Entre las virtudes de un buen lector estaban su voz y su expresividad. Pero, por sobre todas las cosas, su habilidad para  “desentrañar” los vericuetos de la lectura. Los textos, hay que aclararlos, estaban escritos en forma continua. No existían puntos ni comas… ¡menudo problema!  Los griegos habían desarrollado una regla donde separaban palabras por medio de un punto o de una línea, pero a los romanos no le pareció interesante. Claro, en la antigüedad, la lectura instantánea (a primera vista) no era la norma, y cuando alguno lo lograba era considerado de una destreza excepcional.

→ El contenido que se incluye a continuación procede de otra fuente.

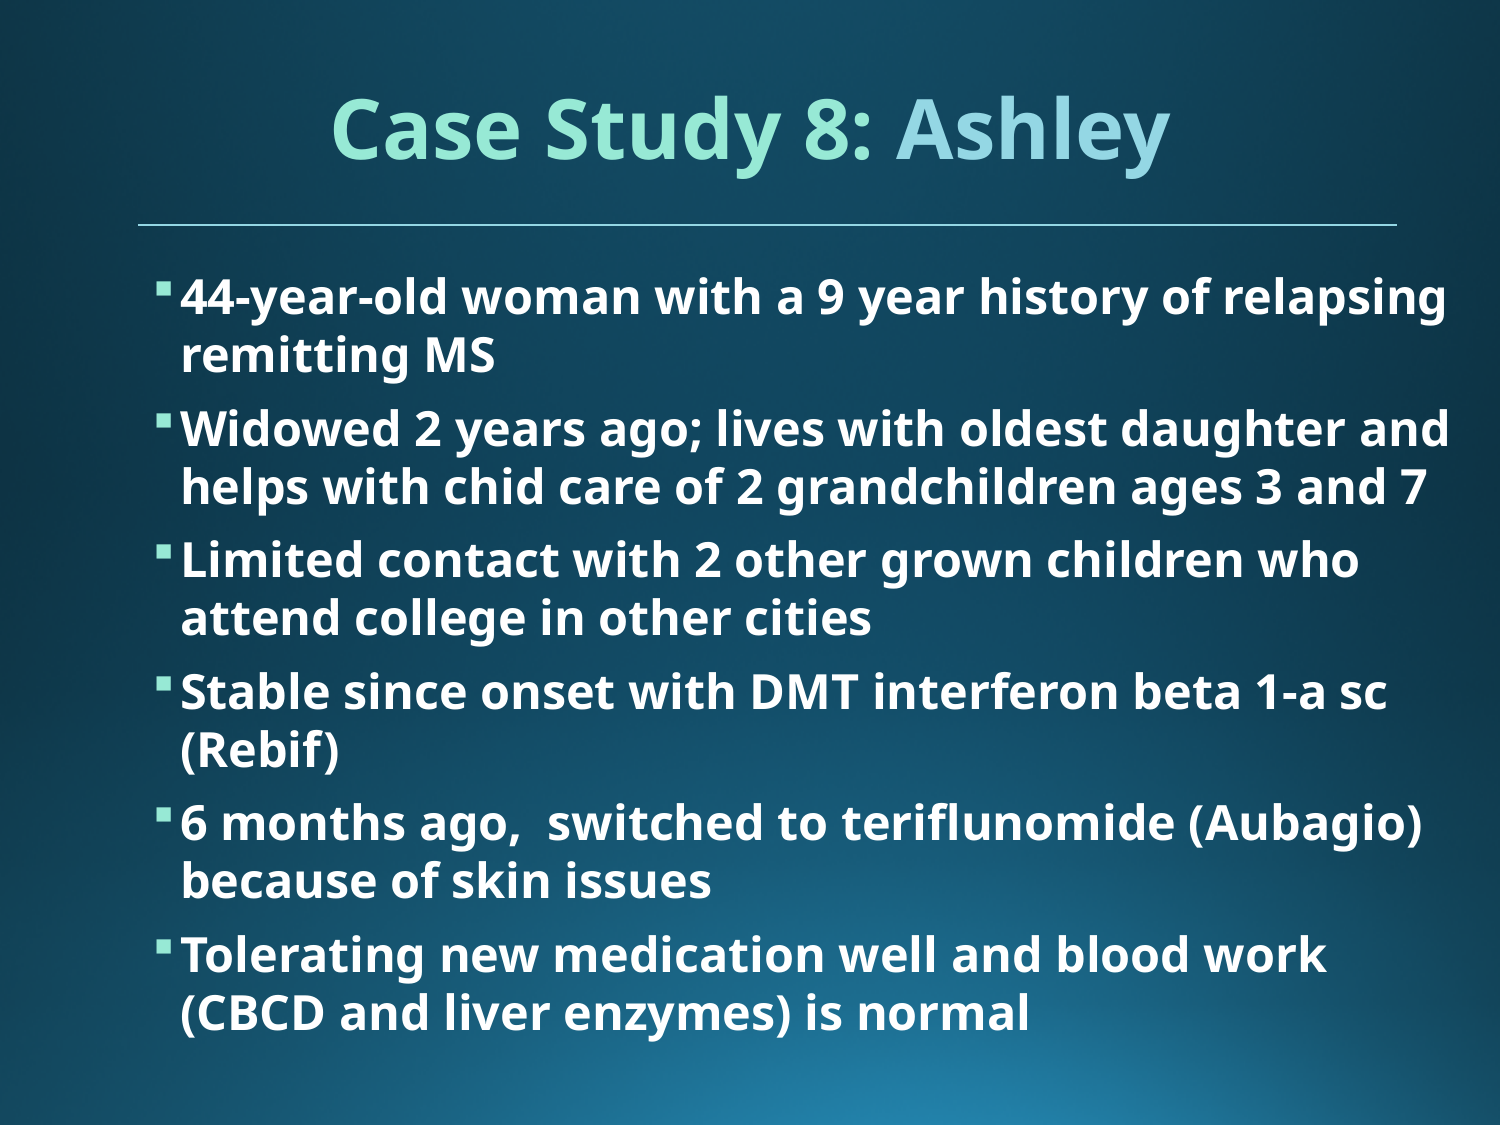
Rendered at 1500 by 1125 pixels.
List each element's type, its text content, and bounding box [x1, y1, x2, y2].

Hubo que esperar un par de siglos más para que los nobles puntos y las bellas comas se sumaran a los textos y evitaran disputas

Por lo tanto, el lector debía poseer una base de conocimientos gramaticales que resultaban indispensables para la lectura. Al puntuar su página según su criterio, el lector buscaba sacar las ambigüedades y reconstruir los valores retóricos y estilísticos del texto.  Se cuenta que leyendo la Eneida, el lector Donato fue censurado por Servius por haber tergiversado el texto de Virgilio. Donato leyó “un pueblo reunido desde Troya” en la frase: “collectam ex Ilio pubem”. En cambio Serviuis sostenía que la frase correcta era: “collectam exilio pubem”, o sea, “un pueblo reunido para el exilio”. ¡Vaya detalles que ocupaban a los romanos!

Hubo que esperar un par de siglos más para que los nobles puntos y las bellas comas se sumaran a los textos y evitaran disputas. Por esta razón el gran Casiodoro llamó a los humildes signos de puntuación: “Senderos del significado y faros de luz para las palabras”.